MORGANTOWN — It would have been easy, VFW Post 548 Commander Jeremy Allio said, to make excuses — to relent to the hassles of a seemingly endless pandemic and just take a year off.
It would have been easy.
But it would have been wrong.
“The men and women of America’s armed forces have sacrificed and given everything they have, including their very lives, for our safety and the freedom we enjoy,” Allio said. “Their hopes and dreams and plans were never fulfilled because their lives and their time on this earth was much too brief.”
So two dozen or so spectators gathered at the Monongalia County Courthouse Square Veteran’s Memorial on a sunny but cool Monday morning in honor of those who died on our behalf.
The brief ceremony continues a local tradition that began in 1919, when a group of women volunteered to organize a march from the courthouse to the Oak Grove Ceremony — at the end of South High Street.
And just as it has each year since 1953, the observance included World War II veteran Billy Williams.
Now 94, he opened the proceedings with a familiar prayer.

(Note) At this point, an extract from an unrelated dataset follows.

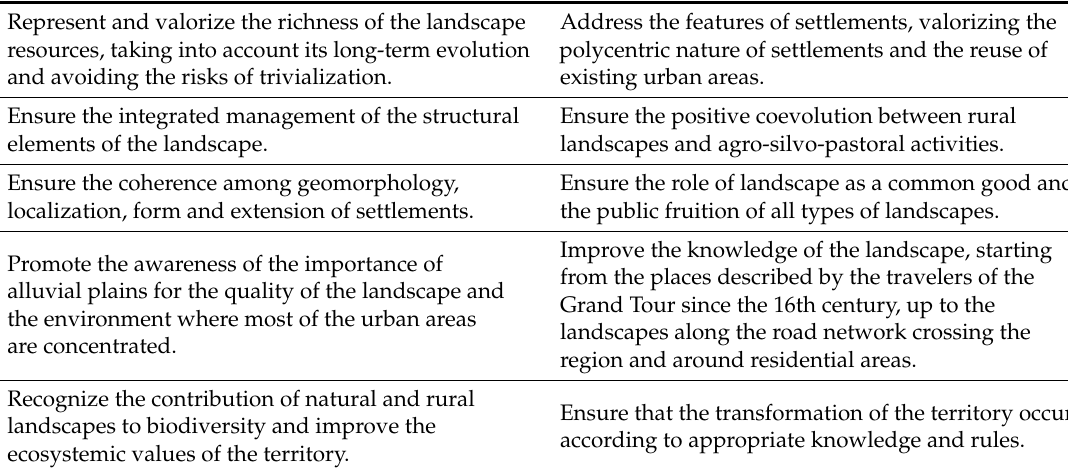
Table 1. The specific objectives of the landscape plan of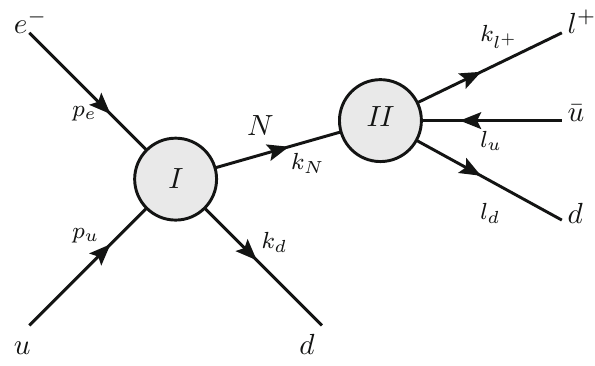
Fig. 1 Process ep → l + + 3jets + X with N decaying according to Refs.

“As long as two comrades survive, so long will the Veterans of Foreign Wars of the United States render tribute to our heroic dead,” Williams said.
The ceremony featured a laying of wreaths followed by a 21-gun volley and 24 notes from a single trumpet — Taps.
“There is no freedom without bravery,” Allio reminded the crowd. “And those we honor today were brave when it counted the most.”